From a recently published study:
This study assumes that individuals choose to exercise primarily to extend their lives. These individuals recognize that this gain in longevity comes at the cost of hours lost to exercise. Given that many previous studies have found that consumers have fairly high discount rates, the image of the American as couch potato, rather than being disparaging, can be seen as evidence for the traditional economic assumption of a rational consumer.The paper is by Kemper W. Moreland. He assumes that the main purpose of exercising is to extend one´s years of life. He explains:
This assumption may appear extreme, but we note that many of the other supposed benefits of running wilt under scrutiny. Runners occasionally say that they enjoy running, but casual observation does not reveal many smiling runners. People might exercise to lose weight, but eating less usually works better; see Pontzer et al. (2012) and Thomas et al. (2012).

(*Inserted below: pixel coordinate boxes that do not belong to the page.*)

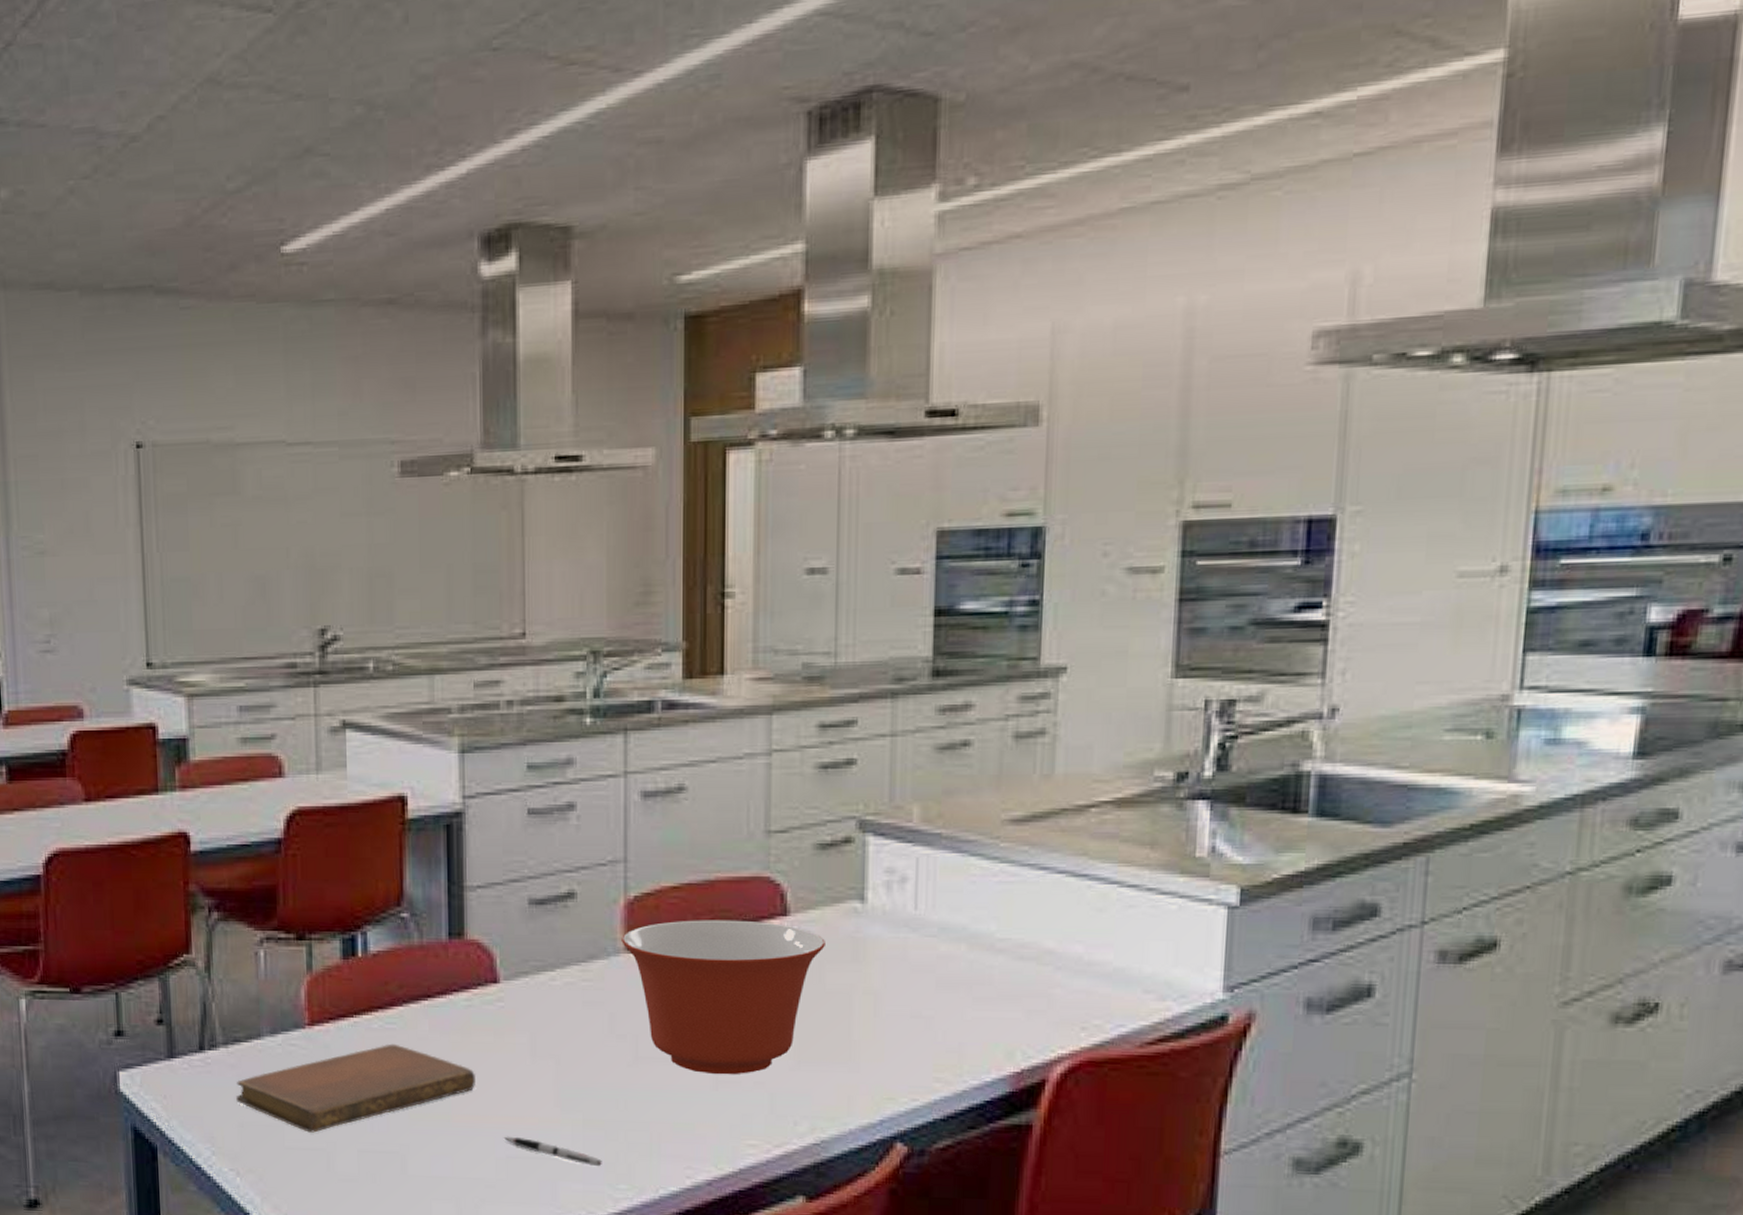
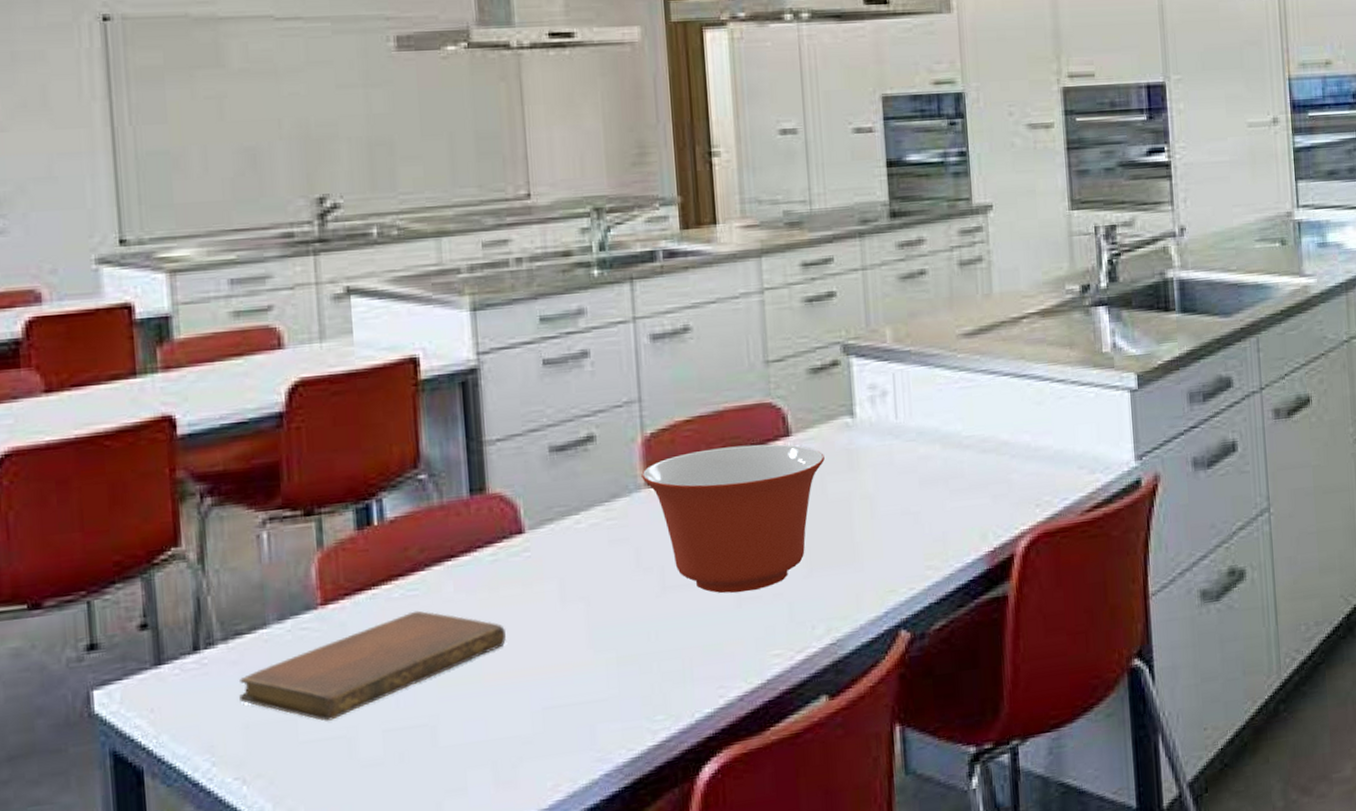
pen: present [503,1136,602,1167] -> none [538,685,638,702]

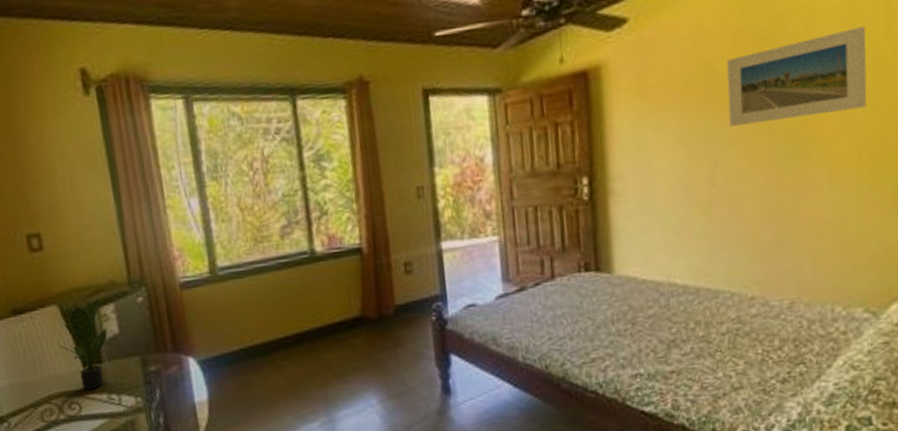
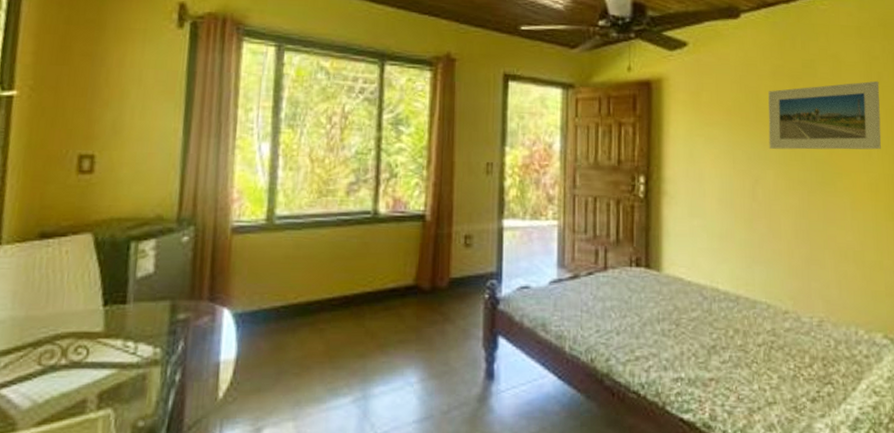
potted plant: present [58,297,108,390] -> none [81,231,143,333]

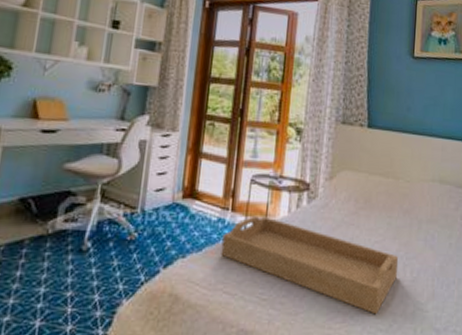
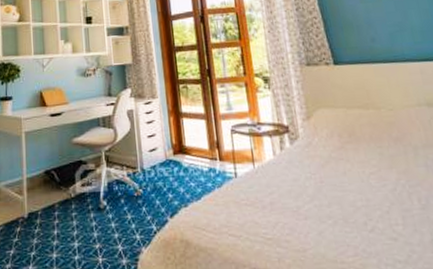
serving tray: present [221,215,399,315] -> none [216,161,405,246]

Runners speak of endorphins, nature's natural pain reliever, but the makers of Tylenol and Advil do not fear that the next 10K run will reduce the demand for their products. In addition, we note that there are also costs associated with running: the Centers for Disease Control (2002) lists aerobic exercise as one of the top injury activities for men and women over 20. For convenience and tractability, we avoid these ancillary costs and benefits by assuming that longevity serves as the sole benefit from running (or equivalently, that any additional benefits are offset by costs).As you might have, I have also met people who have suffered serious injuries when working out, and in some cases they have to stop exercising completely. Almost everybody advises to exercise but the costs are not usually discussed, and because of that we might tend to overestimate the net gains. One of the interesting contributions of Moreland´s paper is that it mentions the costs, and includes some of them into his analysis.